Given the records below, the lines starting at the line with "Confirmation statement filters, selecting" and ending at the line with "a Roman catacomb, where" should be output exactly, both end lines kept and pictures left out.

=== Section Start ===

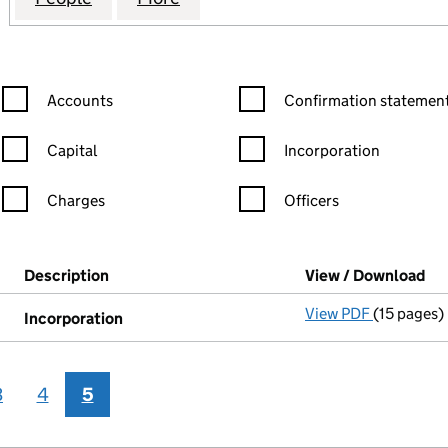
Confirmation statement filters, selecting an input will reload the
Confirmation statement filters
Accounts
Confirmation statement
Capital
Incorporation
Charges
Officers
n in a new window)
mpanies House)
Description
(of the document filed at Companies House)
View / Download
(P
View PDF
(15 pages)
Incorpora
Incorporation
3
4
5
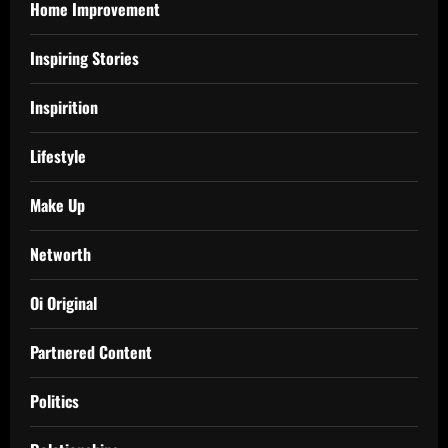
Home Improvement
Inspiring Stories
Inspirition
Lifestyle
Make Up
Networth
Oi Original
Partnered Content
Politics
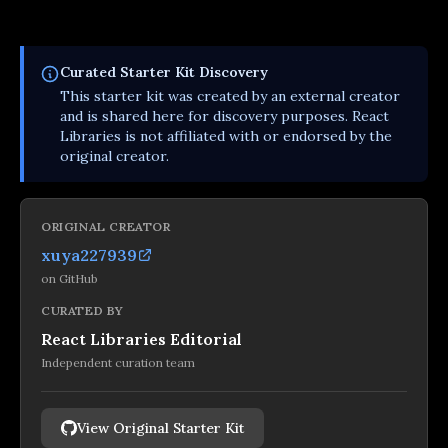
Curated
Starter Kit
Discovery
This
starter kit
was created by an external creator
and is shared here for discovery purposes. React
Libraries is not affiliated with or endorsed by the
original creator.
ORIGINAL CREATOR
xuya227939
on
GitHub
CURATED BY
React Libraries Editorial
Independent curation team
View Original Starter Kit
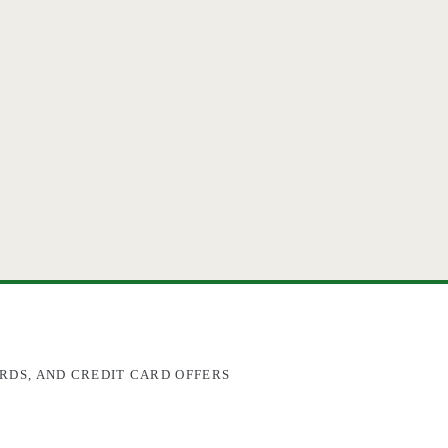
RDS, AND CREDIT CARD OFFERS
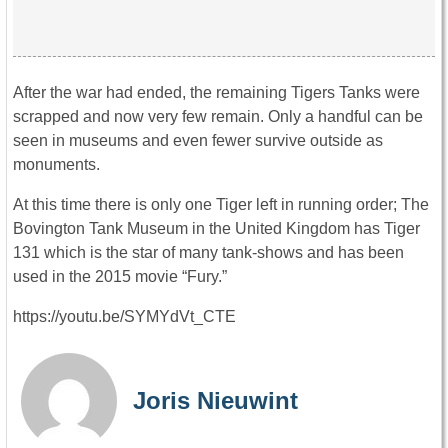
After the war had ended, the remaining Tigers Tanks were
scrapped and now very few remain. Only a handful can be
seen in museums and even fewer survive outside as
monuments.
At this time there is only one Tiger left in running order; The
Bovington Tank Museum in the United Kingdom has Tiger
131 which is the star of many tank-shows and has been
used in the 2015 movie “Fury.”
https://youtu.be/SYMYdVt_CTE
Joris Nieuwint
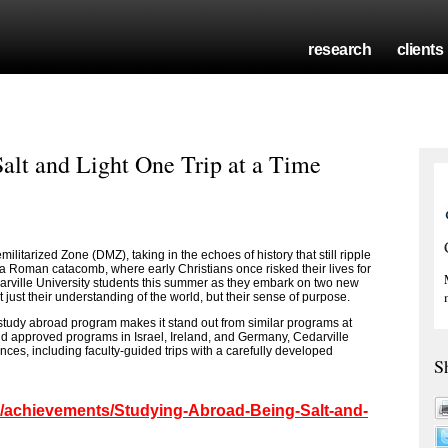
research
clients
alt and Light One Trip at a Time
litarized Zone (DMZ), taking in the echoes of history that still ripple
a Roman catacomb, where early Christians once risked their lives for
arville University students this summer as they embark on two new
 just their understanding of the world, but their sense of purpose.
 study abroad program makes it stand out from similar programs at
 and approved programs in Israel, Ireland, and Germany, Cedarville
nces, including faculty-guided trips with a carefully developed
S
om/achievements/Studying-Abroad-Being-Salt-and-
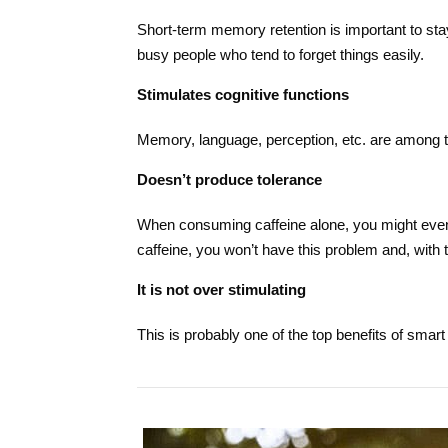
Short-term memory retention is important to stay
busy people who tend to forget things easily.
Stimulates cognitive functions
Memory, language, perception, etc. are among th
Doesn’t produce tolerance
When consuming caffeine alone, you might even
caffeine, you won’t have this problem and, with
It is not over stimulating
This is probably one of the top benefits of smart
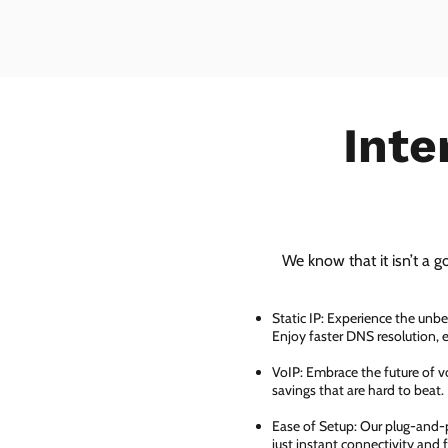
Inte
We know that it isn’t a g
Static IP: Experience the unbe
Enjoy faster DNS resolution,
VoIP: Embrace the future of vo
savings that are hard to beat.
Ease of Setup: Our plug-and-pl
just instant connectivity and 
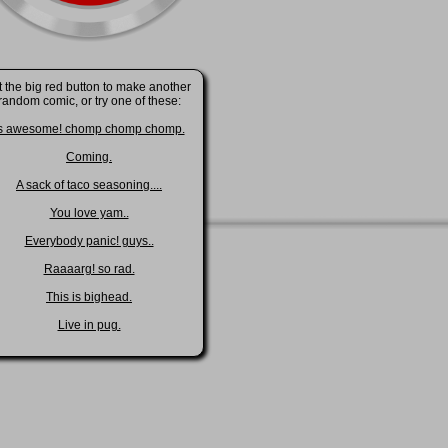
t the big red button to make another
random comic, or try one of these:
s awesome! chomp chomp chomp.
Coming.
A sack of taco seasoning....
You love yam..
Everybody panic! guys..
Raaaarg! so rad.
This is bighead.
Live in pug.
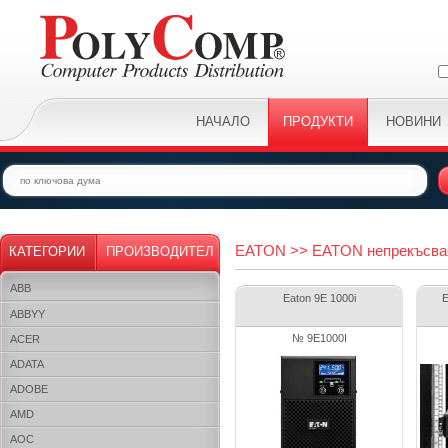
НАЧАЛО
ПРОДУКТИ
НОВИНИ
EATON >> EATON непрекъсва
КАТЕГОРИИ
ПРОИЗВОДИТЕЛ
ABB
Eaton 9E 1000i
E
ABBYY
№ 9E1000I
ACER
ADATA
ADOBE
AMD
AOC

=== Section End ===
=== Section Start ===

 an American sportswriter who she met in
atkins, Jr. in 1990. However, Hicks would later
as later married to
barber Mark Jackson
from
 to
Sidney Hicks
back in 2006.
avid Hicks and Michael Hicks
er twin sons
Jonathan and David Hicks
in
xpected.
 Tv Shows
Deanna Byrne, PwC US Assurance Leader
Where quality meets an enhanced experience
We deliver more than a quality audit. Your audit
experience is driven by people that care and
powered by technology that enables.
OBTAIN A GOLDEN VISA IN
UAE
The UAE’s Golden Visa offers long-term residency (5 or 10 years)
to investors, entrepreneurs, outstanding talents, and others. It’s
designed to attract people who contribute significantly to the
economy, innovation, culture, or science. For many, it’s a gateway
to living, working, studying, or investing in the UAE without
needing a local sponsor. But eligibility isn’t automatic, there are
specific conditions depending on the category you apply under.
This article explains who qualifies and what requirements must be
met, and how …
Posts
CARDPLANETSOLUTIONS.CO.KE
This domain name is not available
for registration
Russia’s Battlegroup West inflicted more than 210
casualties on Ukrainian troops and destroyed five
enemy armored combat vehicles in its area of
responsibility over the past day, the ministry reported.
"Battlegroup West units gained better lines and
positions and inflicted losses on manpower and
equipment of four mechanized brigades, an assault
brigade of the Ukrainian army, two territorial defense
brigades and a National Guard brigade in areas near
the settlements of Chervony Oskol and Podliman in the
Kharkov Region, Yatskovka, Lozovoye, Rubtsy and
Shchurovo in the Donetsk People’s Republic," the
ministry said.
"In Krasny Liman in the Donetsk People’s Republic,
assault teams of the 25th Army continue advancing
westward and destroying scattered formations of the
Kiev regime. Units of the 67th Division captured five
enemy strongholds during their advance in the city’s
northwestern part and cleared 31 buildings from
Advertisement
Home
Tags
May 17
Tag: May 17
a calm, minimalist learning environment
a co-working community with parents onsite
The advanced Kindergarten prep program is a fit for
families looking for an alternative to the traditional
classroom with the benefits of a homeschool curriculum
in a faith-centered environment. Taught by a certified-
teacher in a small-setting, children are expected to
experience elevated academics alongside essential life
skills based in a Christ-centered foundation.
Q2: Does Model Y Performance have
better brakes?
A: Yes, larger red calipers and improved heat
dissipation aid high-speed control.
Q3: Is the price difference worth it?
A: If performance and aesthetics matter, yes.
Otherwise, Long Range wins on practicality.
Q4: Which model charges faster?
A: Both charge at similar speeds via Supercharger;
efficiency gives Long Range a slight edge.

=== Section End ===

◆ **FINISHED EXERCISE**:
Confirmation statement filters, selecting an input will reload the
Confirmation statement filters
Accounts
Confirmation statement
Capital
Incorporation
Charges
Officers
n in a new window)
mpanies House)
Description
(of the document filed at Companies House)
View / Download
(P
View PDF
(15 pages)
Incorpora
Incorporation
3
4
5
Home Improvement
Inspiring Stories
Inspirition
Lifestyle
Make Up
Networth
Oi Original
Partnered Content
Politics
Curated
Starter Kit
Discovery
This
starter kit
was created by an external creator
and is shared here for discovery purposes. React
Libraries is not affiliated with or endorsed by the
original creator.
ORIGINAL CREATOR
xuya227939
on
GitHub
CURATED BY
React Libraries Editorial
Independent curation team
View Original Starter Kit
RDS, AND CREDIT CARD OFFERS
After the war had ended, the remaining Tigers Tanks were
scrapped and now very few remain. Only a handful can be
seen in museums and even fewer survive outside as
monuments.
At this time there is only one Tiger left in running order; The
Bovington Tank Museum in the United Kingdom has Tiger
131 which is the star of many tank-shows and has been
used in the 2015 movie “Fury.”
https://youtu.be/SYMYdVt_CTE
Joris Nieuwint
research
clients
alt and Light One Trip at a Time
litarized Zone (DMZ), taking in the echoes of history that still ripple
a Roman catacomb, where early Christians once risked their lives for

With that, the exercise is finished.